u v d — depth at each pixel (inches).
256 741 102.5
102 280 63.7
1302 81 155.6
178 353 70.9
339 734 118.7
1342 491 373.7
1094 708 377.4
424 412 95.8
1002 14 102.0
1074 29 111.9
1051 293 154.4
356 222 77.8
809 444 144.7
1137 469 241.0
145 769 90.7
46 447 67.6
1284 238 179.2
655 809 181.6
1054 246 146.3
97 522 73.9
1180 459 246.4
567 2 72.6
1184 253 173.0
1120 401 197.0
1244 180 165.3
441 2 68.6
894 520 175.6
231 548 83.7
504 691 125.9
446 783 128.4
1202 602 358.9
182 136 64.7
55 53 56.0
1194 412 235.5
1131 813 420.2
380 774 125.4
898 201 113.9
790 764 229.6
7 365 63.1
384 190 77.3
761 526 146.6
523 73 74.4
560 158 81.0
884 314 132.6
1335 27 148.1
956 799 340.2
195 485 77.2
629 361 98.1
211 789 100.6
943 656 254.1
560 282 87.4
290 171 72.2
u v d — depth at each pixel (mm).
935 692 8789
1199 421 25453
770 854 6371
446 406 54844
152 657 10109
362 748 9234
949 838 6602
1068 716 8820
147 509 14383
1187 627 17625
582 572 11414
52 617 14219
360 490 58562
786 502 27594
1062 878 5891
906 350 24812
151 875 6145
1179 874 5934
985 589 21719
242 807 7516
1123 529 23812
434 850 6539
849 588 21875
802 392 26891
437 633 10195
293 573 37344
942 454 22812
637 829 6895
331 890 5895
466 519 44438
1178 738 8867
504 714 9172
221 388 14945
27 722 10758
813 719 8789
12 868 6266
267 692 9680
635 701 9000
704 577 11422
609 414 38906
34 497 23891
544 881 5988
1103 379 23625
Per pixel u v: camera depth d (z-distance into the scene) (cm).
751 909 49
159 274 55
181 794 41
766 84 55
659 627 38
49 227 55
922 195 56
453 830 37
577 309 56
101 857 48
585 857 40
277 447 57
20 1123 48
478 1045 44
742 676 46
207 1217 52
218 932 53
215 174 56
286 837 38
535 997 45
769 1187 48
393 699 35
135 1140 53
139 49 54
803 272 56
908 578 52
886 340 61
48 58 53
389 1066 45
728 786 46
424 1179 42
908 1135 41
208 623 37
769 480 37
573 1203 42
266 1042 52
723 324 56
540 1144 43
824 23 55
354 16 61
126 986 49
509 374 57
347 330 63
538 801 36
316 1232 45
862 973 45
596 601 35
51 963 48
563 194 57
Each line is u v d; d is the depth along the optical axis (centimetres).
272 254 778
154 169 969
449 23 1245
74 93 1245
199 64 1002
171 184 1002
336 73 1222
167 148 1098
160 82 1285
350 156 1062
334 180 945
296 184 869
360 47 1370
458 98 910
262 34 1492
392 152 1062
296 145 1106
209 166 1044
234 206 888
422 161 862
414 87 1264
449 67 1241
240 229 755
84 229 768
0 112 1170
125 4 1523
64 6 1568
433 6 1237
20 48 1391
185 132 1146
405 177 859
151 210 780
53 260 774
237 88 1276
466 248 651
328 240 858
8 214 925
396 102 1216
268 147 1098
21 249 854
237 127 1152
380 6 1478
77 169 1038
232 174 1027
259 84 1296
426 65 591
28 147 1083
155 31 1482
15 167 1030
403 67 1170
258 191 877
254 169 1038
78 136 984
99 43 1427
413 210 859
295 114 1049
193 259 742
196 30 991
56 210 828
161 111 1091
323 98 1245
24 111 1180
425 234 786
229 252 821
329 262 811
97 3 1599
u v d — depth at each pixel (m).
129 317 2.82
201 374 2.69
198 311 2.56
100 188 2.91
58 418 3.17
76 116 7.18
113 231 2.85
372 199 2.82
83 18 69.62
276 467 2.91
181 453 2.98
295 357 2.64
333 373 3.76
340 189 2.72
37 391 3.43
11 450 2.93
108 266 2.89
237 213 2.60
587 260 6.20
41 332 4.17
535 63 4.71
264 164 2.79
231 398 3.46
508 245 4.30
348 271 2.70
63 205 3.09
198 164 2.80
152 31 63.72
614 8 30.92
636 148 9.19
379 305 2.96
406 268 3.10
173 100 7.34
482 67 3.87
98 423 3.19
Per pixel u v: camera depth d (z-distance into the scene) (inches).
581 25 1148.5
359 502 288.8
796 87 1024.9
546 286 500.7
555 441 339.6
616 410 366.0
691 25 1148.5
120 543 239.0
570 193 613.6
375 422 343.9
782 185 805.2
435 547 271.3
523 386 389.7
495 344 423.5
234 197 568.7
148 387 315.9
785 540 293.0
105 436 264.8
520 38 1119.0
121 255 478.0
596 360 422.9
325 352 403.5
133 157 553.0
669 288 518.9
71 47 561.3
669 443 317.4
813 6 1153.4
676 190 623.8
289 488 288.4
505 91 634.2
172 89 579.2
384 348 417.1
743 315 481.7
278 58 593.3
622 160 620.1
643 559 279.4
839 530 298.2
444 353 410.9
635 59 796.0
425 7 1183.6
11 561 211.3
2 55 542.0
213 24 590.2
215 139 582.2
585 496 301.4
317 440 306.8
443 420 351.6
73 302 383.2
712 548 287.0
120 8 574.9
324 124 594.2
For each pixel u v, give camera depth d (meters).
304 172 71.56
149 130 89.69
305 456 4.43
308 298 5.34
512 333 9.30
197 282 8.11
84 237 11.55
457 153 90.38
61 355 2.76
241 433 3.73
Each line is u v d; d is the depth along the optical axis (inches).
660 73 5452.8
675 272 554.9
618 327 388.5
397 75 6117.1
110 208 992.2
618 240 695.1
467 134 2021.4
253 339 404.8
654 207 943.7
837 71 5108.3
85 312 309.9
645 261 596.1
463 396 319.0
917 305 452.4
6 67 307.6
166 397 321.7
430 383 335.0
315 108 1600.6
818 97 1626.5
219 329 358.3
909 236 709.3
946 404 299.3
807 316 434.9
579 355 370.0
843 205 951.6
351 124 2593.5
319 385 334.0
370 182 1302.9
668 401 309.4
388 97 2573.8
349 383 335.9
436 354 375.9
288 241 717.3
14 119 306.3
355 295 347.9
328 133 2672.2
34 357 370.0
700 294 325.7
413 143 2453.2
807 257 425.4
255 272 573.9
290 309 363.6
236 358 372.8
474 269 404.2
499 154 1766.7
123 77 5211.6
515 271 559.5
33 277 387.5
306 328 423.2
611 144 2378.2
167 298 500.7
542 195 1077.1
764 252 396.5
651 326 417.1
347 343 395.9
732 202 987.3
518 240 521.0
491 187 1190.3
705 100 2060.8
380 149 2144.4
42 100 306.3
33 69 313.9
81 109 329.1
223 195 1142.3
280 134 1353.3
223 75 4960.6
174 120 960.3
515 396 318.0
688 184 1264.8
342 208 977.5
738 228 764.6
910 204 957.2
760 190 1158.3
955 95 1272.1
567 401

-.-.-

What this task involves -
Exactly one number should be given, showing how many lines of the material above contain the string "optical".

Result below -
2